REQUEST:
Please keep to the lines below from the one with "Áo Vest Nam" through the one with "thông nối địa", and restate them word for word, ends included.
[EXERCISE INPUT Boundary: Start]
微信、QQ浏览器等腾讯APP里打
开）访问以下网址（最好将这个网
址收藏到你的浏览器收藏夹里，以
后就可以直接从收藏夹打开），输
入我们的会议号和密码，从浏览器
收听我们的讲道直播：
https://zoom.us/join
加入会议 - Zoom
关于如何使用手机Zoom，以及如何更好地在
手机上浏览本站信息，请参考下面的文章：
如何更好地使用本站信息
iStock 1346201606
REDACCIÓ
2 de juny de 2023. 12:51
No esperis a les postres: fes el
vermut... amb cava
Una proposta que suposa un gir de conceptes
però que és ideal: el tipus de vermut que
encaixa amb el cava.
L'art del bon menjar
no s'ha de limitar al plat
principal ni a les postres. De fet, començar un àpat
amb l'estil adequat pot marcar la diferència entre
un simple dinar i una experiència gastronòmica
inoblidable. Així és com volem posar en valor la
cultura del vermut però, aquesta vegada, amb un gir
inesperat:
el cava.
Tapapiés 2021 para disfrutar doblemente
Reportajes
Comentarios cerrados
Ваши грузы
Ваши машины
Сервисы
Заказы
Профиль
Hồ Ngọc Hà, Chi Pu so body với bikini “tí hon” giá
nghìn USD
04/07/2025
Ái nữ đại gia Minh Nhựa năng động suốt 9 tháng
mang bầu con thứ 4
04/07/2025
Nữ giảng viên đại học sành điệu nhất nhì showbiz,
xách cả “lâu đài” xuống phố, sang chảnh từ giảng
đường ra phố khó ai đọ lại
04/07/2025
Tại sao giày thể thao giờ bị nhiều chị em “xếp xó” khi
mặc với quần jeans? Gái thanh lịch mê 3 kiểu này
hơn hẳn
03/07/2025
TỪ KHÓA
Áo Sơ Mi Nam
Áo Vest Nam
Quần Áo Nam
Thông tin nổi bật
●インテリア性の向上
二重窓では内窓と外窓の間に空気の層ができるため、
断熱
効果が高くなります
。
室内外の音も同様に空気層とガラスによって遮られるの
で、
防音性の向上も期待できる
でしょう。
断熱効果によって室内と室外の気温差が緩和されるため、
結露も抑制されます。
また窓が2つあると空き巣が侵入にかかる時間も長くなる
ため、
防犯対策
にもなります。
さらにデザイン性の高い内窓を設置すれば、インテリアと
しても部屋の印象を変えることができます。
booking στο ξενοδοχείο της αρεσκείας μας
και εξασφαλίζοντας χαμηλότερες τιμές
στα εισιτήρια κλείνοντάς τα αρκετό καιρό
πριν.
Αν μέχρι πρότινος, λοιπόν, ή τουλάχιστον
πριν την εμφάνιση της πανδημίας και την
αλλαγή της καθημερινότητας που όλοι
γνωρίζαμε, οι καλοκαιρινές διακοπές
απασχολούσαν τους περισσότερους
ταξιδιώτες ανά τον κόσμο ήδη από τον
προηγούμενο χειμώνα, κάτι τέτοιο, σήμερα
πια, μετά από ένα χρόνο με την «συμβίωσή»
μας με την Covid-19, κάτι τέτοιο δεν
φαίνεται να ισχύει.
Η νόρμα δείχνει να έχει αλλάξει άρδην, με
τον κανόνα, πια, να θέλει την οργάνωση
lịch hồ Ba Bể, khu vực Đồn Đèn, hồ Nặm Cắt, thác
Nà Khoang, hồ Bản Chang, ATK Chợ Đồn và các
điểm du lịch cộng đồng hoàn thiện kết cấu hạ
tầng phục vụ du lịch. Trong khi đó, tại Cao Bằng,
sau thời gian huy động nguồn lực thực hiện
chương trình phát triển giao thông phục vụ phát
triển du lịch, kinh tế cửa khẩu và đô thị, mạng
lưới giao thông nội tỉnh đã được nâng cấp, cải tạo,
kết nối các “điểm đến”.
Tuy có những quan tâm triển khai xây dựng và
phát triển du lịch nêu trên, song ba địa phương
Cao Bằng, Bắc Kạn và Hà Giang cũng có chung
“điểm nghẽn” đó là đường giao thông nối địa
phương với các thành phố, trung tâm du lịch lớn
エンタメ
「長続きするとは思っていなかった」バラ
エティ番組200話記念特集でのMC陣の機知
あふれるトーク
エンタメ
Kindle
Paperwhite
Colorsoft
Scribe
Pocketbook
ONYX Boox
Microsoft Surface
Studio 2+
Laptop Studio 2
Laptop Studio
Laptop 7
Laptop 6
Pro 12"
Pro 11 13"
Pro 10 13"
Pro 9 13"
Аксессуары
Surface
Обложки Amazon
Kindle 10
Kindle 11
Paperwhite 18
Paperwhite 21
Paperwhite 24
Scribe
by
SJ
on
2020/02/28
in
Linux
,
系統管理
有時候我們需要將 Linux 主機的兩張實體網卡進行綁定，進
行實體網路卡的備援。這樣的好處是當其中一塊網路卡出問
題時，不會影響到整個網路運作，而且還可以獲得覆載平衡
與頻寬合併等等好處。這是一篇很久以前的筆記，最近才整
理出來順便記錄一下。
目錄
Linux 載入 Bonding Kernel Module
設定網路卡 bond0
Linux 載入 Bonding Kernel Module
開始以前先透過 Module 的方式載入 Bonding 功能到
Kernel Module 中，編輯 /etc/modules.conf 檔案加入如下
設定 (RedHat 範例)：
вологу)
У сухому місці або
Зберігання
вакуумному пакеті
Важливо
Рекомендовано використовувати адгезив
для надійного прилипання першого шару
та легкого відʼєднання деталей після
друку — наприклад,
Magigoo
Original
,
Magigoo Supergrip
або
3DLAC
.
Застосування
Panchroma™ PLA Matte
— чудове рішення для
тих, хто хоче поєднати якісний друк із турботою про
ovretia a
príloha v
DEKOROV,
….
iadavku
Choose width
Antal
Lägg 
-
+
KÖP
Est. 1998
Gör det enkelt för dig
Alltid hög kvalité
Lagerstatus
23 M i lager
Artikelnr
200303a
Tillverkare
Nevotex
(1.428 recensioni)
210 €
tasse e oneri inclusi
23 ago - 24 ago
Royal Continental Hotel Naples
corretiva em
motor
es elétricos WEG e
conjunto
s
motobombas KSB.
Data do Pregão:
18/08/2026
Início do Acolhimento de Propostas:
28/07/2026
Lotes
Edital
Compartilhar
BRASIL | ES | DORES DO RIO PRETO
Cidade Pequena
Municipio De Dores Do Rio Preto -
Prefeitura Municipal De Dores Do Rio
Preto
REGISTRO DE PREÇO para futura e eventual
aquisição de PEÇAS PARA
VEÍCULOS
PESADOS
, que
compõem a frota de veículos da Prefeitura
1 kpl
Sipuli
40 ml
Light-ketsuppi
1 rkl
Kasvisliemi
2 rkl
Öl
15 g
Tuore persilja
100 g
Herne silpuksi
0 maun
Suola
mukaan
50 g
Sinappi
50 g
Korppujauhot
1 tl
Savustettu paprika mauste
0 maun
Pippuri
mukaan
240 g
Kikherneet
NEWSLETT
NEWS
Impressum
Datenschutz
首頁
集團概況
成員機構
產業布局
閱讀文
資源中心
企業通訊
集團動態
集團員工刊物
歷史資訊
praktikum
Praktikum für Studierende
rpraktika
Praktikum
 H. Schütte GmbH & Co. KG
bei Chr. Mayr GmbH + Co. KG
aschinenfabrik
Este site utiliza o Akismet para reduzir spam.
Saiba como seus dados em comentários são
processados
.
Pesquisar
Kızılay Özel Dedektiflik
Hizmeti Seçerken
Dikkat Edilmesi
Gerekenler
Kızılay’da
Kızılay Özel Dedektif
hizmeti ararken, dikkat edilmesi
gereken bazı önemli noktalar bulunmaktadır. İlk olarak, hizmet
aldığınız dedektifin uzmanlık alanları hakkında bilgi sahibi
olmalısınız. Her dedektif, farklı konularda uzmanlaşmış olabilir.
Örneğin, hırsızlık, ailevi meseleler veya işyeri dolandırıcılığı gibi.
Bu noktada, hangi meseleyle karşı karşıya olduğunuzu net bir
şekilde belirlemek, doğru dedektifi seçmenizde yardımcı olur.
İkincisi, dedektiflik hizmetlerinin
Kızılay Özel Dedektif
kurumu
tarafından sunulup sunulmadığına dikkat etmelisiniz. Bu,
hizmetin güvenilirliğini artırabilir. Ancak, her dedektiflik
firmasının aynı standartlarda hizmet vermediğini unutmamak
[EXERCISE INPUT Boundary: End]
SOLUTION TO THE EXERCISE:
Áo Vest Nam
Quần Áo Nam
Thông tin nổi bật
●インテリア性の向上
二重窓では内窓と外窓の間に空気の層ができるため、
断熱
効果が高くなります
。
室内外の音も同様に空気層とガラスによって遮られるの
で、
防音性の向上も期待できる
でしょう。
断熱効果によって室内と室外の気温差が緩和されるため、
結露も抑制されます。
また窓が2つあると空き巣が侵入にかかる時間も長くなる
ため、
防犯対策
にもなります。
さらにデザイン性の高い内窓を設置すれば、インテリアと
しても部屋の印象を変えることができます。
booking στο ξενοδοχείο της αρεσκείας μας
και εξασφαλίζοντας χαμηλότερες τιμές
στα εισιτήρια κλείνοντάς τα αρκετό καιρό
πριν.
Αν μέχρι πρότινος, λοιπόν, ή τουλάχιστον
πριν την εμφάνιση της πανδημίας και την
αλλαγή της καθημερινότητας που όλοι
γνωρίζαμε, οι καλοκαιρινές διακοπές
απασχολούσαν τους περισσότερους
ταξιδιώτες ανά τον κόσμο ήδη από τον
προηγούμενο χειμώνα, κάτι τέτοιο, σήμερα
πια, μετά από ένα χρόνο με την «συμβίωσή»
μας με την Covid-19, κάτι τέτοιο δεν
φαίνεται να ισχύει.
Η νόρμα δείχνει να έχει αλλάξει άρδην, με
τον κανόνα, πια, να θέλει την οργάνωση
lịch hồ Ba Bể, khu vực Đồn Đèn, hồ Nặm Cắt, thác
Nà Khoang, hồ Bản Chang, ATK Chợ Đồn và các
điểm du lịch cộng đồng hoàn thiện kết cấu hạ
tầng phục vụ du lịch. Trong khi đó, tại Cao Bằng,
sau thời gian huy động nguồn lực thực hiện
chương trình phát triển giao thông phục vụ phát
triển du lịch, kinh tế cửa khẩu và đô thị, mạng
lưới giao thông nội tỉnh đã được nâng cấp, cải tạo,
kết nối các “điểm đến”.
Tuy có những quan tâm triển khai xây dựng và
phát triển du lịch nêu trên, song ba địa phương
Cao Bằng, Bắc Kạn và Hà Giang cũng có chung
“điểm nghẽn” đó là đường giao thông nối địa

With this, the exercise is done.